__EXERCISE DATA__
○ ○ ○ ○ ○ ○ ○

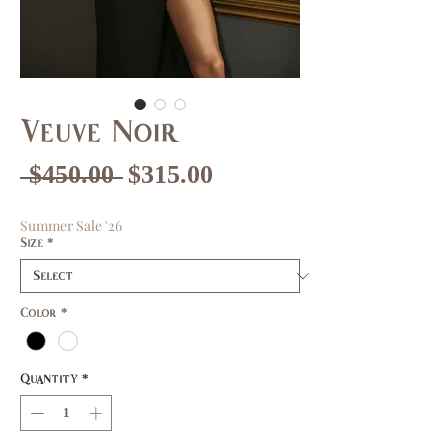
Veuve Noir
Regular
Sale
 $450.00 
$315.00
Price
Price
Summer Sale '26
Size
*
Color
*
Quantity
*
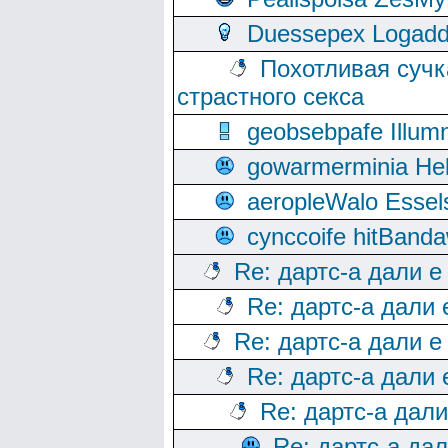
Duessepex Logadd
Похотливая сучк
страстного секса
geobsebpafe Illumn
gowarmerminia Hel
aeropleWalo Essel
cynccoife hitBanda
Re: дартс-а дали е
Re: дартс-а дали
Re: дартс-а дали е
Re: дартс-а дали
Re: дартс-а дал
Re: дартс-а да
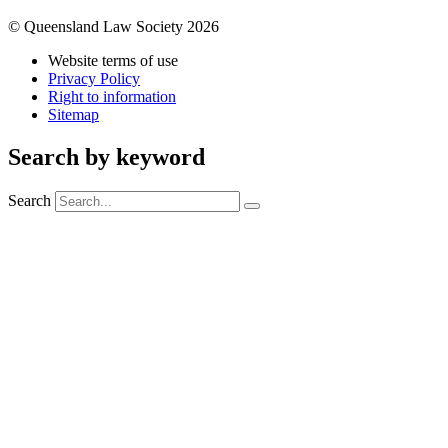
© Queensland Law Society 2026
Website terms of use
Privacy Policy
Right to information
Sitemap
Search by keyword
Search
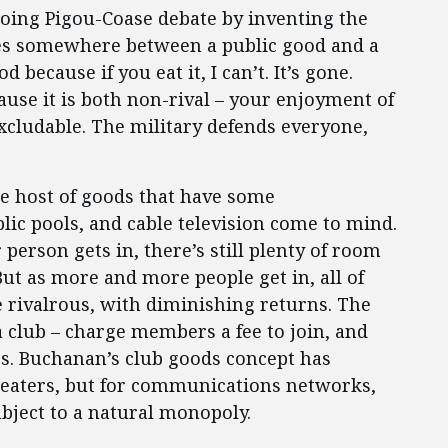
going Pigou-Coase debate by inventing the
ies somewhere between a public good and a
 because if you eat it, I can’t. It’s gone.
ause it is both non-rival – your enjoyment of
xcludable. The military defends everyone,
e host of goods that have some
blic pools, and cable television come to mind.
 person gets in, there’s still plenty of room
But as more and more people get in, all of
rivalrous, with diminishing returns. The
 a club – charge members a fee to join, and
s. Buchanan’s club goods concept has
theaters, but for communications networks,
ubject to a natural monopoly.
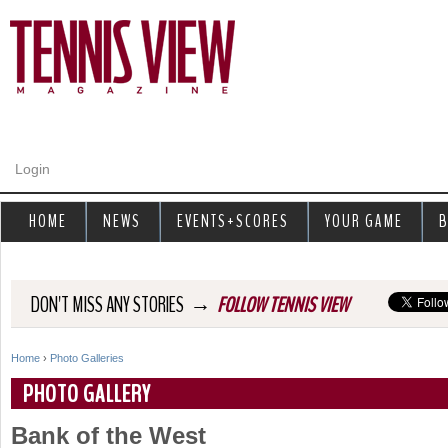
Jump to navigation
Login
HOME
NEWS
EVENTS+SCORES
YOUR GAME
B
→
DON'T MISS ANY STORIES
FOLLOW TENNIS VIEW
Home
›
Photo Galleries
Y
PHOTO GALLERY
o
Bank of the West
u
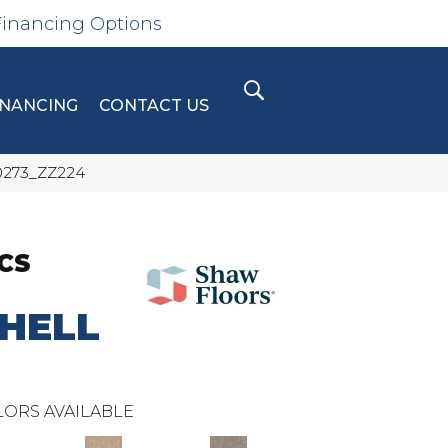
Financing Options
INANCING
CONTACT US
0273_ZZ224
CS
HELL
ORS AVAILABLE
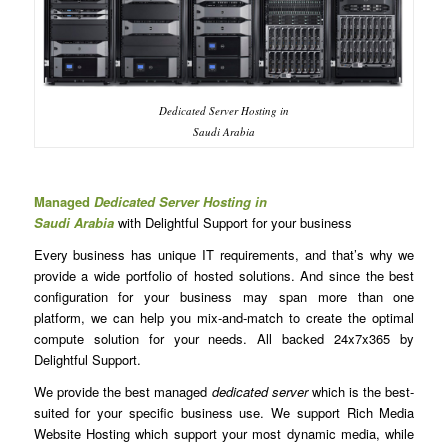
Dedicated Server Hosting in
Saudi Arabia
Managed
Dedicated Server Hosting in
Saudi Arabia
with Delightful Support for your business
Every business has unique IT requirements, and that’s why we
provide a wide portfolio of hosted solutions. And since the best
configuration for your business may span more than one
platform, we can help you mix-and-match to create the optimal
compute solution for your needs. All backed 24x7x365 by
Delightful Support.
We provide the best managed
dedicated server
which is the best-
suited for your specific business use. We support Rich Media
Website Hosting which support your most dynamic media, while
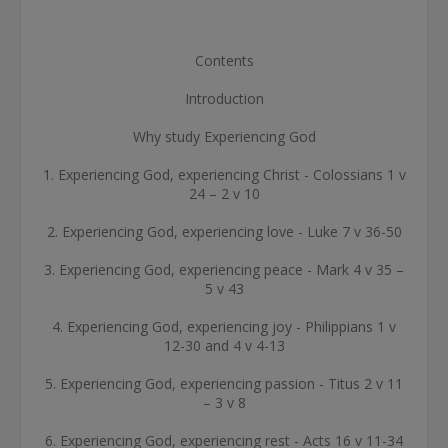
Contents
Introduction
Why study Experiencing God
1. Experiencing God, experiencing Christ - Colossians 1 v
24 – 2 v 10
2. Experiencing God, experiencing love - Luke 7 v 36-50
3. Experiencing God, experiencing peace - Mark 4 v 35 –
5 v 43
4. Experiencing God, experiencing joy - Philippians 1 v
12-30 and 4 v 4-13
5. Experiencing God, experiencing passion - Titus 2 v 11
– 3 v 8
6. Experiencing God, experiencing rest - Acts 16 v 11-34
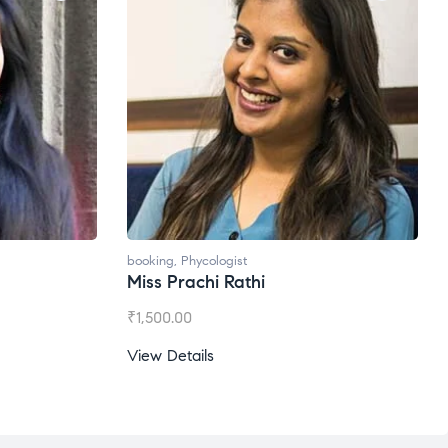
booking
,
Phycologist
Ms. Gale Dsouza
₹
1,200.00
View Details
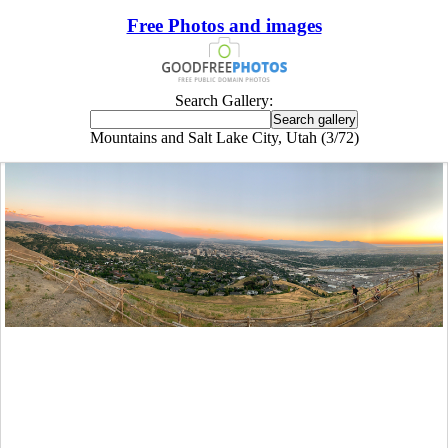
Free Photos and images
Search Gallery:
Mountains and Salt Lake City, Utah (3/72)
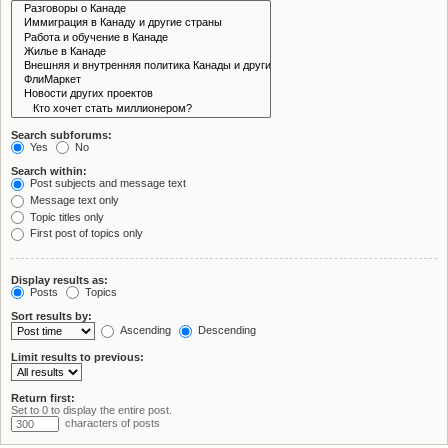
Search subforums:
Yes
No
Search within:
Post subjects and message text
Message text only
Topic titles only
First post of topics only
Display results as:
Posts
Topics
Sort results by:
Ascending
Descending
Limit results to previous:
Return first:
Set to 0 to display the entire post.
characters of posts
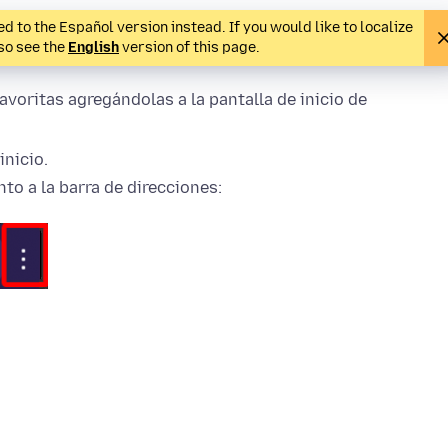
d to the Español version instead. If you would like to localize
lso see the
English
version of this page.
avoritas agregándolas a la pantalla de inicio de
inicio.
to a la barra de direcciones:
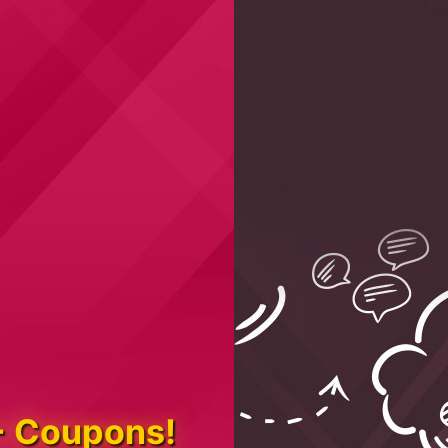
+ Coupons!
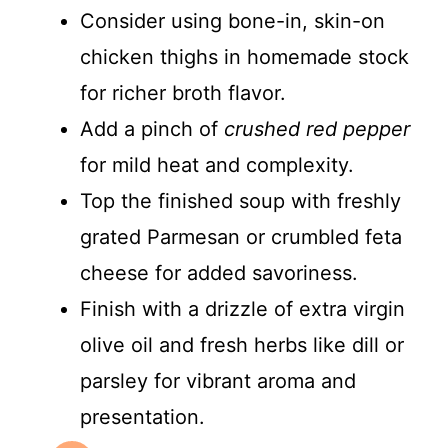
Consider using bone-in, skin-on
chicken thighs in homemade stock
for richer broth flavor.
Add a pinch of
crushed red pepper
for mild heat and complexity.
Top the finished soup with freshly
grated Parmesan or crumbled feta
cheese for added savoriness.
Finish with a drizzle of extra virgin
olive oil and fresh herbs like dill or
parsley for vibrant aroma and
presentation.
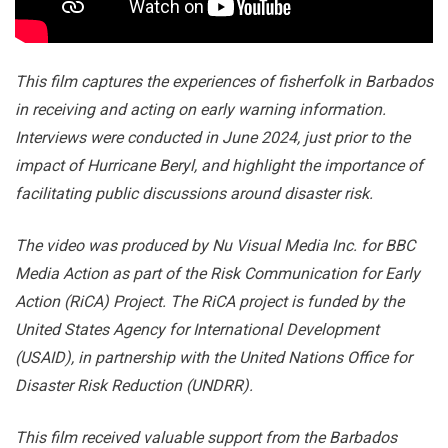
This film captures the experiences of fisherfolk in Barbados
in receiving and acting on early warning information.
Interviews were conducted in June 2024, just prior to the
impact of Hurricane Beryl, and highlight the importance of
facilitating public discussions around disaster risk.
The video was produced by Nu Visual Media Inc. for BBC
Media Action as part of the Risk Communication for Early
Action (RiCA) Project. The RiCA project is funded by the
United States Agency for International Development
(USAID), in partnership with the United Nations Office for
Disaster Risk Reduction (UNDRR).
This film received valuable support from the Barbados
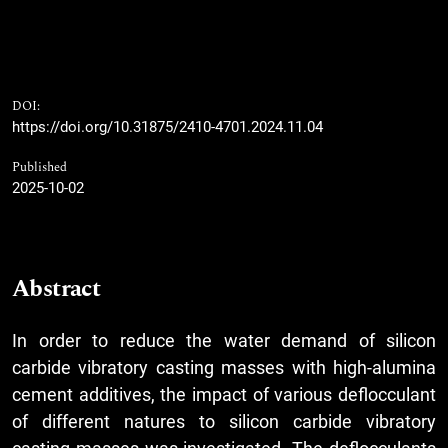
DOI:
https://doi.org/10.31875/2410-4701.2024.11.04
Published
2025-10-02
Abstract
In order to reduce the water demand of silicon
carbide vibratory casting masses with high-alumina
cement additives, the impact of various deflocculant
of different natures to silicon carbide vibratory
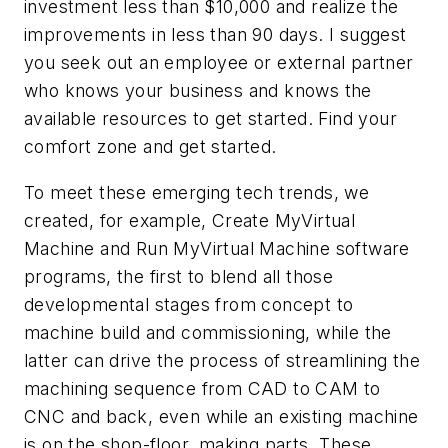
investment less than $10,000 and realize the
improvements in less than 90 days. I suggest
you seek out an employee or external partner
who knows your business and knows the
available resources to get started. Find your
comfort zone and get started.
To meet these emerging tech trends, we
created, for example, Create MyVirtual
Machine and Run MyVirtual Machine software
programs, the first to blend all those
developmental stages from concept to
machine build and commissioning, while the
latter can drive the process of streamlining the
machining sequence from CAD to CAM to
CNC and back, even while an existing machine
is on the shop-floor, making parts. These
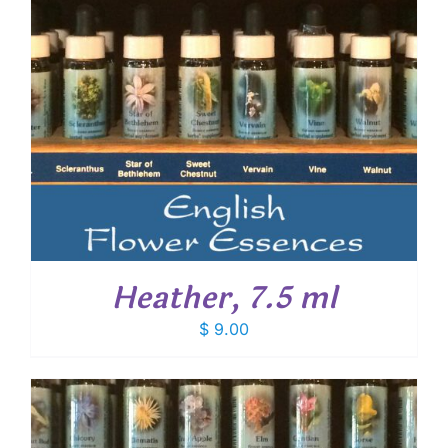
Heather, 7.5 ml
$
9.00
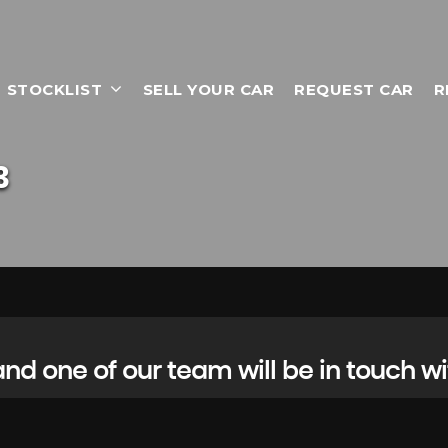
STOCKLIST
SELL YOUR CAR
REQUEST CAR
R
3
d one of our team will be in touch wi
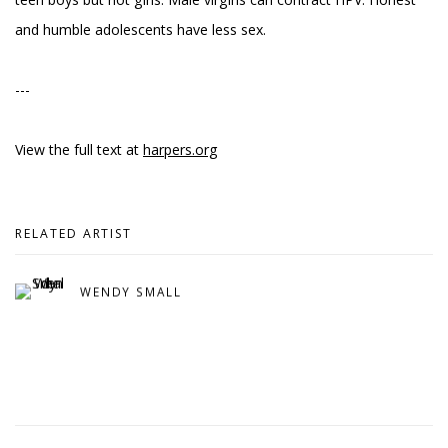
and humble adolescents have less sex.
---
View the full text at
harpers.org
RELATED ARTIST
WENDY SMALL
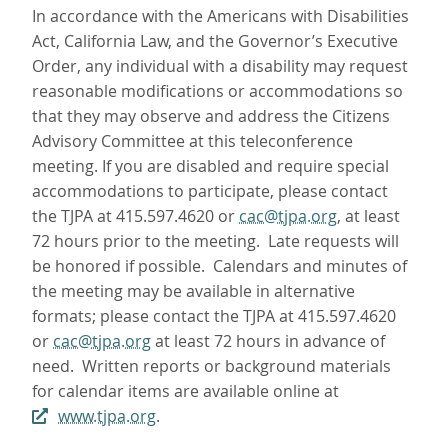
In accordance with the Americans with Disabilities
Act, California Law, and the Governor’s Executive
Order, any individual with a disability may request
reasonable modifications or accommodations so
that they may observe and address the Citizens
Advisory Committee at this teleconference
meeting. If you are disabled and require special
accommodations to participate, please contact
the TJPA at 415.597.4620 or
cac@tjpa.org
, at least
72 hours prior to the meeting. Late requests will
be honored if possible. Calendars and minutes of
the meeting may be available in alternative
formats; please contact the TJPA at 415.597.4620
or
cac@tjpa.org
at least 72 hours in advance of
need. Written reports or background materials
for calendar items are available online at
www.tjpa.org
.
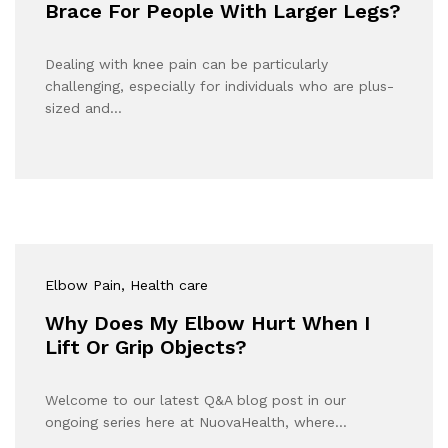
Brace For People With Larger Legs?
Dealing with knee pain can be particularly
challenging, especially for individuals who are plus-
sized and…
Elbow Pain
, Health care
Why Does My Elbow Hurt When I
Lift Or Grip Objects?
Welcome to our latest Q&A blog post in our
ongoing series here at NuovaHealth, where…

○ ○ ○ ○ ○ ○ ○

__TASK REQUIREMENTS__
Where a line above holds the string "United", copy that line.

__RESULT__
United States Agency for International Development
(USAID), in partnership with the United Nations Office for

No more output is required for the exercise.